Case sepesial, tinggal di luar negeri. Mashallah, di tanah orang yg mayoritasnya bukan muslim, banyak sekali godaan, maksiat, dan fitnah tersebar di mana mana. Untuk itu dibutuhkan iman yang kuat. Tak dapat dipungkiri menikah adalah solusi terbaik. Seorang imam masjid di Jepang mengatakan, tidak masalah menikah di usia muda. Kalau sudah ada calon potensial, ajaklah ke luar negeri. Allah telah memberikan dua pilihan jalan, halal (menikah) atau haram (zina). Zina yang dimaksud disini juga termasuk zina mata. Na'udzubillahi min dzalik. 

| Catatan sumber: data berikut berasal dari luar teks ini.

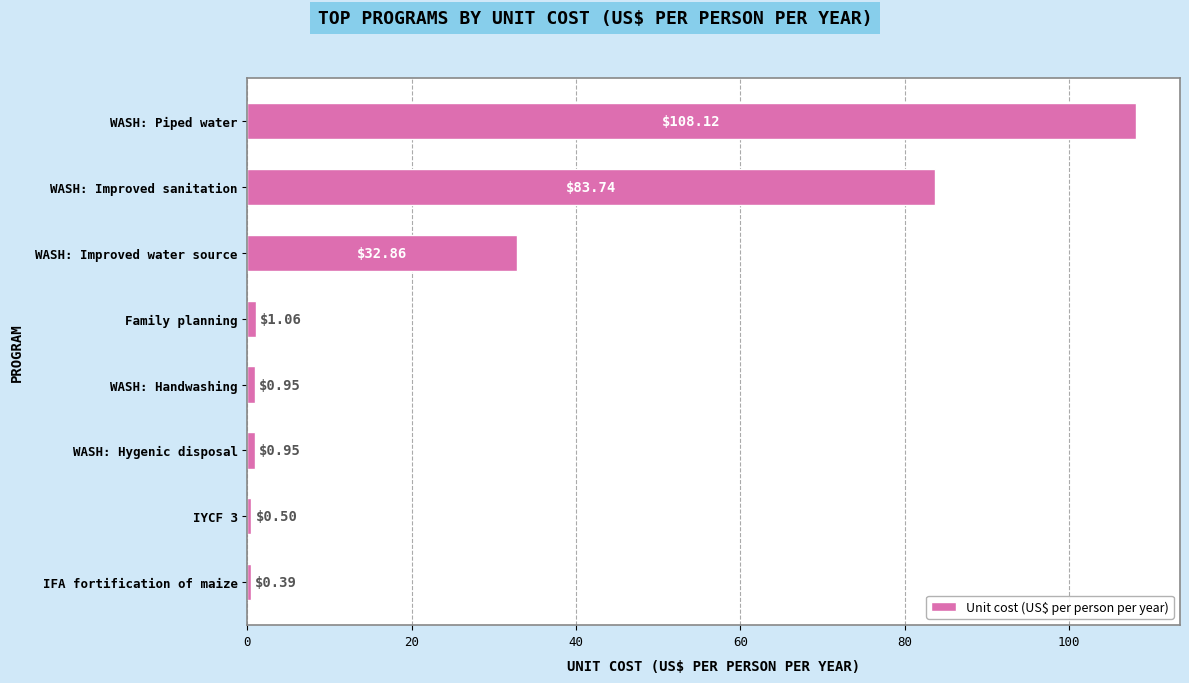

What is the sum of all values?

228.6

Selain itu, teman teman yg tinggal di luar negeri tentu memiliki fokus / ambisi yg harus dipenuhi dalam jangka waktu tertentu. Tak dapat dielakkan urusan basic seperti menu makan dan kesehatan badan bukanlah prioritas. Kita ambil contoh teman penulis, sebut saja namanya Is, yg sedang menuntut ilmu di luar negeri. Is harus memenuhi ekspektasi kehidupannya yg sungguh high paced. Berbagai kerjaan & kewajiban dilakukan oleh Is sehingga drop lah kondisi nya sampai ke taraf cukup memprihatinkan. Untuk itu penulis menyarankan Is untuk segera ke KUA agar ada yg mengurusi #hhe. Tapi memang benar, jika harus masak terus2an, bersih2, dan semua rutinitas rumah tangga, waktu cukup terpakai dan tidak bisa dialokasikan untuk sesuatu yg lebih bermanfaat bagi umat dan bangsa, padahal sedang berada di negeri dengan teknologi yg canggih.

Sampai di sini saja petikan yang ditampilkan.